Infine, pian piano, dopo quasi due lustri di incontri, riunioni, lotte fatte di carte bollate, ricorsi, articoli di giornale ecc., l'inceneritore Fenice vinse la battaglia, riuscì ad essere messo in piedi ed a condizionare la gestione dei rifiuti (industriali ed urbani) particolarmente nella provincia potentina. Oggi, dopo circa dieci anni di funzionamento, i giornali locali riportano notizie inquietanti che confermano i ricordi sui pericoli che si possono correre con la presenza di questa tecnologia. Non solo il piano provinciale dei rifiuti è in estremo ritardo, mettendo così in forse l'intero ciclo integrato dei rifiuti che avrebbe dovuto garantire anche il corretto ed economico funzionamento di Fenice, ma risulta che almeno da settembre 2007 i rilevamenti delle acque di falda indicano un forte inquinamento di metalli pesanti nei pozzi di controllo dell'inceneritore. Ad ascoltare le testimonianze dei locali, la situazione è inquietante: il proprietario dell'impianto, attualmente Electricité de France, invia di continuo documentazione tecnica poco comprensibile alle autorità competenti; le istituzioni, peraltro, sono completamente assenti sui controlli. L'Arpab, l'agenzia regionale che avrebbe dovuto controllare l'impianto, sino a poco tempo fa versava in stato comatoso – così dichiarò il nuovo direttore dell'Ente alla stampa. Fenice è quindi una vertenza ambientale ufficialmente chiusa, ma che potrebbe esplodere nuovamente se l'insieme della coalizione che ne permise la realizzazione fosse nuovamente messa in discussione. O se intervenisse un qualche altro agente non-umano a rompere di nuovo i precari equilibri attuali, avvicinando di più l’iperbole proposta da James Ballard agli eventi reali in cui i gruppi sociali sono coinvolti.

 

 


 

:: letture ::

Ballard J. G., The Wind from Nowhere, 1962, trad. it. Il vento dal nulla, Mondadori, Milano, 1986.

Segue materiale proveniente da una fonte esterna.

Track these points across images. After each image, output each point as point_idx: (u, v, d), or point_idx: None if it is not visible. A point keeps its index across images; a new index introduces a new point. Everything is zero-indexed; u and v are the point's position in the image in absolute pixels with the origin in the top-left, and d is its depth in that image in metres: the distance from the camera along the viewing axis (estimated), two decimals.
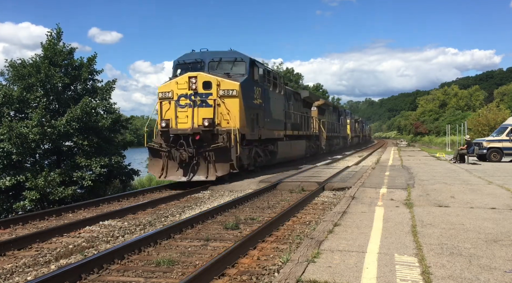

Callon M., Some Elements of a Sociology of Translation: Domestication of the Scallops and the Fishermen of St Brieuc Bay, in Law J. (ed.), Power, Action and Belief: A New Sociology of Knowledge, Routledge & Kegan Paul, London, 1986.

De Landa M., A New Philosophy of Society. Assemblage Theory and Social Complexity, Continuum, New York, 2006.

Latour B., Reassembling the Social: An Introduction to Actor-Network Theory, Oxford University Press, New York, 2005.

Latour B., Les microbes. Guerre et paix, Métailié, Paris, 1984.

Latour B., Pandora's Hope, Harvard University Press, London, 1999.

Pellizzoni L., Osti G., Sociologia dell'ambiente, il Mulino, Bologna, (2008).

Tenner E. (1996), Why Things Bite Back, trad. it. Perché le cose si ribellano, Rizzoli, Milano, 2001.